- Opdracht -
Vat de leestekst over de beoordeling van het hoger beroep samen in twee zinnen.

Appellant is niet verschenen.

3.Beoordeling van het hoger beroep

Het hoger beroep is tijdig ingesteld.
Het inleidende verzoek is tijdig ingediend.
De strafzaak met voormeld parketnummer is geëindigd zonder oplegging van straf of maatregel. Het vonnis in die strafzaak is inmiddels onherroepelijk geworden.
Het appel ziet niet op de toewijzing van het verzoek (€ 315,00) doch wel op de verrekening zoals gedaan door de rechtbank.
Anders dan de rechtbank is het hof van oordeel dat op grond van artikel 90, lid 3 Sv slechts verrekend kon worden met de geldsom met CJIB-nummer 7132 5420 0146 1073 (€ 182,00) en niet met de geldsommen met CJIB-nummers 3022 5424 0307 8417 (€ 120,00) en 9022 5424 0308 2560 (€ 85,00). In raadkamer is gebleken dat de strafzaken waarin deze geldboetes in eerste aanleg zijn opgelegd, in hoger beroep op 19 december 2014 zijn geëindigd met onherroepelijke toepassing van art. 9a Sr.
Gelet op het voorgaande acht het hof het hoger beroep gegrond.
Nu het hoger beroep gegrond wordt geoordeeld zal het hof bevelen hetgeen overeenkomstig de bepalingen der wet had behoren te geschieden.
Het hof acht in het licht van hetgeen hiervoor is overwogen gronden van billijkheid aanwezig voor toekenning van een vergoeding zoals verzocht.

- Getoonde gegevens -
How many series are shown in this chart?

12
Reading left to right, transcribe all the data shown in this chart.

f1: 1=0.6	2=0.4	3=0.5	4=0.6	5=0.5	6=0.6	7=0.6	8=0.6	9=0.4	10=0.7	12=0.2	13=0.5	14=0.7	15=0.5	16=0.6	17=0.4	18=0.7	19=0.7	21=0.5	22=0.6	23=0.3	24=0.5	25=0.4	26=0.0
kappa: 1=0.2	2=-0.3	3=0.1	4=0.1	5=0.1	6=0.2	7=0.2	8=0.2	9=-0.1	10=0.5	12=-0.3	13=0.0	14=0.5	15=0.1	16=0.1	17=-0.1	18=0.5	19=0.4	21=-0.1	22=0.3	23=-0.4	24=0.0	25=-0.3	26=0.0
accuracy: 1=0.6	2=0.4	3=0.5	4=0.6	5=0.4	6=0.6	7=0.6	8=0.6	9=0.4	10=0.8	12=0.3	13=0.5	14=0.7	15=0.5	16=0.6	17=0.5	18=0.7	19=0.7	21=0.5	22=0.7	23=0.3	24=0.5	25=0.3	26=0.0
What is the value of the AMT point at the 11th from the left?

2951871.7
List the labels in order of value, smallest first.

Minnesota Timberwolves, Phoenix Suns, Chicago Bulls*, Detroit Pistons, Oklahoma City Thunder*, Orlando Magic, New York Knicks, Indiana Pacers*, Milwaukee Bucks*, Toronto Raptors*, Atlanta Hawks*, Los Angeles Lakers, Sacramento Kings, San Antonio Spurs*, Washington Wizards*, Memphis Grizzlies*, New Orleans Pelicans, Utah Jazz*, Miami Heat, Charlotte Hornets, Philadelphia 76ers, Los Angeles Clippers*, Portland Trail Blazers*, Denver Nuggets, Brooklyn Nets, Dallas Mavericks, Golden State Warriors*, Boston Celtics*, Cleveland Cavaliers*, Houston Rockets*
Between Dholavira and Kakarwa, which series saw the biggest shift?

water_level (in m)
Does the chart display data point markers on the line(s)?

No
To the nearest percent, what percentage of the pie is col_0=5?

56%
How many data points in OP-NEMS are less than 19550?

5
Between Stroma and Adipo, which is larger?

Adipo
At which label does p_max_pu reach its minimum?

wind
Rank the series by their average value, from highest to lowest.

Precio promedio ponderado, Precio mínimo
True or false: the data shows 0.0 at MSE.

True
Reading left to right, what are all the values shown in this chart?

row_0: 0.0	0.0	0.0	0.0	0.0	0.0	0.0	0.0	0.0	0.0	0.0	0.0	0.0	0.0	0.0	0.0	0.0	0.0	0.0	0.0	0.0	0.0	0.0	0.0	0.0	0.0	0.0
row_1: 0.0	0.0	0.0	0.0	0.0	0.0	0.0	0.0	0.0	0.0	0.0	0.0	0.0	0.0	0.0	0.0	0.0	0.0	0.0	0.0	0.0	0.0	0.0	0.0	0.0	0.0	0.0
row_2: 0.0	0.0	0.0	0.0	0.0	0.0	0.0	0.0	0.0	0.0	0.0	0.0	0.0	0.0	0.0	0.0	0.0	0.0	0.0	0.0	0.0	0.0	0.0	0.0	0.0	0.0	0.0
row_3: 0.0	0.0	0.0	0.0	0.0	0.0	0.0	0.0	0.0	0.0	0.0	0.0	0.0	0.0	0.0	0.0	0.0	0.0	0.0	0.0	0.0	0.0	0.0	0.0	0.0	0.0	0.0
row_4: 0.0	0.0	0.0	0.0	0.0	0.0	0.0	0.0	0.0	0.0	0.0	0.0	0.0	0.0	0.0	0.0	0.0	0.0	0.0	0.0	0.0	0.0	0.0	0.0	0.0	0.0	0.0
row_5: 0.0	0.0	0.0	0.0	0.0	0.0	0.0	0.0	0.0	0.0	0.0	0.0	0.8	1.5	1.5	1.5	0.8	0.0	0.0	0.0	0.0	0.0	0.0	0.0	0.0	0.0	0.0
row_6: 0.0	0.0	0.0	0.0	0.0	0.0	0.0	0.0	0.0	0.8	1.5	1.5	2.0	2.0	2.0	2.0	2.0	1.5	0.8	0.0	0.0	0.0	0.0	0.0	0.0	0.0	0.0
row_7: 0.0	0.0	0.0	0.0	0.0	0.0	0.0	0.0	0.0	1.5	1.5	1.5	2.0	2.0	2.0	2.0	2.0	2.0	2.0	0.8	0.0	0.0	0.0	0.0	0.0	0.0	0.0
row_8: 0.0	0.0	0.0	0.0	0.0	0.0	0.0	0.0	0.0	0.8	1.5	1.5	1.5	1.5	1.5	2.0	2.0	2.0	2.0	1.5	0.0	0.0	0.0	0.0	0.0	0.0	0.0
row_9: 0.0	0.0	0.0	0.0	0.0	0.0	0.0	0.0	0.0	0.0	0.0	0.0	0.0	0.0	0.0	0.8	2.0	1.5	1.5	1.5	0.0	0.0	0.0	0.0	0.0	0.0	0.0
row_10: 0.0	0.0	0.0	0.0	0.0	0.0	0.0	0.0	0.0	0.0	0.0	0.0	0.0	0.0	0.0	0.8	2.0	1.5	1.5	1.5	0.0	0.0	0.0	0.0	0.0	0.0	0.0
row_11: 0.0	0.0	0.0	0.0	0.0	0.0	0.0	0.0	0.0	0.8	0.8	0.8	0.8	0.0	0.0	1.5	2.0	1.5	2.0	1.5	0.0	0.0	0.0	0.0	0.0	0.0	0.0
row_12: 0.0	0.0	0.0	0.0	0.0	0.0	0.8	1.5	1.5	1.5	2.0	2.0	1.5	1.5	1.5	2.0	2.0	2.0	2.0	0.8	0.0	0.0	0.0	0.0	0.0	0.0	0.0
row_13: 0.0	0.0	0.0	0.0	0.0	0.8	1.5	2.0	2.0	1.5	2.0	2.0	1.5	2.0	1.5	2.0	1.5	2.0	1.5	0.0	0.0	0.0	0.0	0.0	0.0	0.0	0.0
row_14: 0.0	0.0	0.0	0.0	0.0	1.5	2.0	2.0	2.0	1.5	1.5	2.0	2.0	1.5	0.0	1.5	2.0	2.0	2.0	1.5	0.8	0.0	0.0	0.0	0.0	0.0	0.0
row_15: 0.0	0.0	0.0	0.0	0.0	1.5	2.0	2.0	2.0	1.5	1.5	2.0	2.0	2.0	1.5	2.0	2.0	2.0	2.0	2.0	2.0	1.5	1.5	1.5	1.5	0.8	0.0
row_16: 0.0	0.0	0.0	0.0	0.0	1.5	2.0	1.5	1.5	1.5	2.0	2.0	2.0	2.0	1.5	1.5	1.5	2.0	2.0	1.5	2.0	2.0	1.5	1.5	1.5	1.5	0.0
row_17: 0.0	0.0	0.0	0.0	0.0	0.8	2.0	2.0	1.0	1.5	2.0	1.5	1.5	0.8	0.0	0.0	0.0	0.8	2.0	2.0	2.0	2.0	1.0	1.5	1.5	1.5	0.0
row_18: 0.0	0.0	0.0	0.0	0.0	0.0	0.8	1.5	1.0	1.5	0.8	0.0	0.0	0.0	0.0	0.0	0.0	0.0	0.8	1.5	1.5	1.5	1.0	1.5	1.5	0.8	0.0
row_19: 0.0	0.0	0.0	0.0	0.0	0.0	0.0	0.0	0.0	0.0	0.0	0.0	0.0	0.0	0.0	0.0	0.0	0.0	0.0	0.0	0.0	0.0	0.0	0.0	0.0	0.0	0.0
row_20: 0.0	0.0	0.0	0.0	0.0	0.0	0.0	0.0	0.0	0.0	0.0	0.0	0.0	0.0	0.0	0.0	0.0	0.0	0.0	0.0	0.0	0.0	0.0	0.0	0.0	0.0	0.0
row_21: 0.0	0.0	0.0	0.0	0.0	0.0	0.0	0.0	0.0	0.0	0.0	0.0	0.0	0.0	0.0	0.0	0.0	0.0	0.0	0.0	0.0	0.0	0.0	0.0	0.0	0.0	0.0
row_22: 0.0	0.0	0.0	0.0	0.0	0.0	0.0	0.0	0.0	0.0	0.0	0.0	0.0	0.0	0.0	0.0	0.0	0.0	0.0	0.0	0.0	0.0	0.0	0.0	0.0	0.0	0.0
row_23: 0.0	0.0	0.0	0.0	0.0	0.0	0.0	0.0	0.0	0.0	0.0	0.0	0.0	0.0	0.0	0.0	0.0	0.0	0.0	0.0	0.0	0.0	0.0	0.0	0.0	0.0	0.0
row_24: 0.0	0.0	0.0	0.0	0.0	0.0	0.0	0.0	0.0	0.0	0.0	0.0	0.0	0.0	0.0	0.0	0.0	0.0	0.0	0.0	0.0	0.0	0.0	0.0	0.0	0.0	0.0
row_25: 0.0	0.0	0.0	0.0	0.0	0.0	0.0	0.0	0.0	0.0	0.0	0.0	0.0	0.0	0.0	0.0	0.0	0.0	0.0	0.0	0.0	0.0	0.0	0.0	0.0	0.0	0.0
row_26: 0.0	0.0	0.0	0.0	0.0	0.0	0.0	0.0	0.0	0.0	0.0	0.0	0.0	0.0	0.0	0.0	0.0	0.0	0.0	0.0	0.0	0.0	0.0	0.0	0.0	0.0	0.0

- Antwoord -
Het hoger beroep gaat niet over de toewijzing van het verzoek van € 315,00, maar over de verrekening door de rechtbank. Volgens het hof kon op grond van artikel 90, lid 3 Sv alleen worden verrekend met de geldsom van € 182,00 en niet met de geldsommen van € 120,00 en € 85,00; daarom acht het hof het hoger beroep gegrond en ziet het gronden van billijkheid voor een vergoeding zoals verzocht.